··· Text for analysis ···
Swiss Giant Roche, Israel’s aMoon Look to Invest Millions in Israeli Health Tech Startups
Partnership will see new program help speed up development of innovative diagnostic technologies
Swiss health care giant Roche is partnering with aMoon, a leading Israeli health tech and life sciences venture capital firm, to launch a pioneering investment program aimed at helping early-stage Israeli startups.
The joint venture, called “StarFinder Lab,” will be based out of aMoon’s headquarters in the central Israeli city of Ra’anana and is geared towards accelerating the development of new diagnostic technologies “that address global health care challenges,” the companies said in a statement released on Monday.
Aside from mentorship and strategic collaborations, the venture will also offer financial backing for nine startups that will be selected to participate.
“The program goes well beyond mentorship and includes funding, both on the side of aMoon and Roche, which is a big deal for startups,” Roy Wiesner, managing director at aMoon, told The Media Line.
··· Record set ···
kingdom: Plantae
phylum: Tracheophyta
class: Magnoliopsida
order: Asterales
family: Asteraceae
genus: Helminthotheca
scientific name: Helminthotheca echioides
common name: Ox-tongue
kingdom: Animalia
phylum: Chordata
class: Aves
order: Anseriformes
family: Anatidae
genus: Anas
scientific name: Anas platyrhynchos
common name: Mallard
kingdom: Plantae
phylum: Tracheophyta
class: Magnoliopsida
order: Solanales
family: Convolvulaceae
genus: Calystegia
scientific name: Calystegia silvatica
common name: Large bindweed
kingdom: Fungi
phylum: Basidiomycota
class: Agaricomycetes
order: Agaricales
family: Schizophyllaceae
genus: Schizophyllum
···
= What this task involves =
What comes next in the article on Roche and aMoon's StarFinder Lab investment program? Write its continuation, picking up after the quote from Roy Wiesner.

= Output for this exercise =
“This funding will allow them to complete this program, reach their proof of concept and meet milestones,” he added, noting that several millions of dollars cumulatively would be invested into participating teams in the coming three years.
According to Wiesner, the goal of the program is to foster companies that address the “real needs of the global health care community.” The collaboration with Roche emerged out of the latter’s interest in tapping into Israel’s booming health tech ecosystem.
“In Israel, out of around 8,500 startups we have about 1,700 to 1,800 startups in the life sciences and health tech,” Wiesner affirmed. “Israel is a global health tech life sciences hub so I think it was very natural for [Roche] to look into Israel.”
Applications for the StarFinder Lab accelerator program are slated to open in October.
Alongside a physical office space in Ra’anana, entrepreneurs taking part will also have access to Roche and aMoon’s expertise, leading industry stakeholders and in-depth market data. While Wiesner expects that the majority of those taking part in the program will be in their early stages of development, other companies will also be encouraged to apply.
Among the kinds of technologies the project hopes to cultivate are digital health and disruptive artificial intelligence-driven data solutions.
The program goes well beyond mentorship and includes funding, both on the side of aMoon and Roche, which is a big deal for startups
It marks the first time Roche will be taking part in such a venture, the company said. In 2019, the biotech giant invested some $12.6 billion globally in research and development.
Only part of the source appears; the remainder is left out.